To simplify the proof, we will assume that $V^*_t$ is differentiable. Thus, to show $K$-convexity, we must verify that for all $z > 0$, \[\begin{equation}\label{eq:verify-setup} K + V^*_t(s + z) - V^*_t(s) - z \GRAD V^*_t(s) \ge 0 \end{equation}\] (where $\GRAD V^*_t$ denote the derivative of $V^*_t$).

We consider three cases:

Case 1: $σ_t < s \le s + z$. In this case, $V^*_t(s)$ is the sum of a $K$-convex and an affine (there $0$-convex) function. Hence, by property 2 of Lemma 7.1, it is $K$-convex. Thus, $\eqref{eq:verify-setup}$ is satisfied.
Case 2: $s \le s + z \le σ_t$. In this region, $V^*_t(s)$ is affine and therefore $K$-convex.
Case 3: $s < σ_t < s + z$. In this case, left hand side of $\eqref{eq:verify-setup}$ equals \[\begin{align*} &K + f_t(s+z) - p(s+z) - [K + f_t(Σ_t) - ps] + pz \\ &\quad = K + f_t(s+z) - p(s+z) -[K + f_t(Σ_t) - p(s+z)] \end{align*}\] which is positive because action we know that at $s + z > σ_t$, not ordering is better than ordering.

This completes the proof that $V^*_t$ is $K$-convex. Moreover, properties 2 and 3 of Lemma 7.1 imply that $H_{t-1}(z) = \EXP[h(z-W) + V^*_t(z-W)]$ is $K$-convex. This completes the induction step.

Exercises

Exercise 7.1 (Discrete state space) Consider inventory management with zero ordering cost for the case when the state space $\S$ is equal to $\integers$ (i.e., all $S_t, A_t, W_t \in \integers$). In this case, we need the option of discrete convexity, which we explain below.

Discrete convexity or $L^{\#}$ convexity

A function $f \colon \integers \to \reals$ is called convex (or $L^{\#}$ convex) if for any $x \in \integers$, \[ f(x+1) + f(x-1) \ge 2 f(x), \] or, equivalently, for any $x, y \in \integers$ \[ f(x) + f(y) \ge f\Bigl(\Bigl\lfloor \frac{x+y}{2} \Bigr\rfloor\Bigr) + f\Bigl(\Bigl\lceil \frac{x+y}{2} \Bigr\rceil\Bigr).\]

It can be easily seen that $L^{\#}$ functions satisfy the following properties:

Sum of $L^{\#}$ convex functions is $L^{\#}$ convex.
Pointwise limits of $L^{\#}$ convex functions is $L^{\#}$ convex.

See Murota (1998) and Chen (2017) for more details.

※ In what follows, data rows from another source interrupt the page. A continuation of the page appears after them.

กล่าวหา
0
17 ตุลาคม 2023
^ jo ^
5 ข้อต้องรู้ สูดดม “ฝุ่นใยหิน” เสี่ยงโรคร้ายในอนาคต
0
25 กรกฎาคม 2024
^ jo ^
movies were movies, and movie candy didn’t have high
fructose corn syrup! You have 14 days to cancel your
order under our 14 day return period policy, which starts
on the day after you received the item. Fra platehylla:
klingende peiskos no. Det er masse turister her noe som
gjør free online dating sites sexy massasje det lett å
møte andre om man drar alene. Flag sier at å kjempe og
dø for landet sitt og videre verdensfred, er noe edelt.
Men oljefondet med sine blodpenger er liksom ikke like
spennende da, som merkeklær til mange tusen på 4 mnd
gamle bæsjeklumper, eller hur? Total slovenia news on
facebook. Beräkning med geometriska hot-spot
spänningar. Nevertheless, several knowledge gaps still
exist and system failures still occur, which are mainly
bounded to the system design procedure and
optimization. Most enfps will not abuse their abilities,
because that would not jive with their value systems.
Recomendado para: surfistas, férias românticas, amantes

Argue that the preliminary properties of convex functions established in the preliminary results also hold for discrete convex functions $f \colon Z \to \reals$.
Argue that the structure of optimal policies continue to hold, i.e., there exists a sequence $\{σ_t\}$, $s_t \in \integers$ such that the policy \[ π^*_t(s) = \begin{cases} σ_t - s, & \text{if $s \le σ_t$} \\ 0, & \text{otherwise}. \end{cases} \]

Remark: Exactly the same argument works if the state space $\{ n \Delta : n \in \integers \}$.

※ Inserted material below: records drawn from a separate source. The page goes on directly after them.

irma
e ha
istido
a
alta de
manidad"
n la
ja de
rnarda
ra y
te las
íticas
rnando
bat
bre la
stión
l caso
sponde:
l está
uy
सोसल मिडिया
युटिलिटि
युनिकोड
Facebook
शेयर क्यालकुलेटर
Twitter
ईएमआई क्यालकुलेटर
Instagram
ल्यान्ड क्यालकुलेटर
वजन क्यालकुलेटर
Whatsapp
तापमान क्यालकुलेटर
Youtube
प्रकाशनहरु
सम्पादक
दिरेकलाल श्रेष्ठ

Exercise 7.2 (Bounded inventory level) Consider inventory management with zero ordering cost with the only difference being that there is an upper bound $\overline B$ and a lower bound $\underline B$ on the allowable value of the stock. In particular, let $W_{\max} > 0$ be the maximum value of the demand (and we assume $\underline B + W_{\max} < \overline B$), then the bounds impose a constraint \[ \underline B + W_{\max} \le S_t + A_t \le \overline B. \] Show that the optimal policy is still a base-stock policy.

Notes

Inventory management models with deterministic demand were introduced by Harris (1913). The mathematical model of inventory management considered here was originally proposed by Arrow et al. (1952). The optimality of base-stock policy was established by Bellman et al. (1955). See the notes on infinite horizon version of this model to see how to find the threshold in closed form.

A model where $\S = \reals$ but $\ALPHABET A = \integers_{\ge 0}$ is considered in Veinott (1965). It’s generalization with positive ordering cost is considered in Tsitsiklis (1984).

Sufficient conditions for the optimality of $(s,S)$-policies were presented in Dvoretzky et al. (1953). The notion of $K$-convexity and optimality of $(s,S)$-policies is due to Scarf (1960). An alternative proof under a different set of assumptions was provided by Veinott (1966). The proof of Lemma 7.2 is borrowed from Bertsekas (2011). The proof of Theorem 7.3 is from Scarf (1960). See Bertsekas (2011) for an alternative proof of Theorem 7.3 and generalization of Theorem 7.3 to the setting of lost sales (discussed in Exercise 4.6 of Bertsekas (2011)).

For a detailed overview of inventory management, see Zipkin (2000).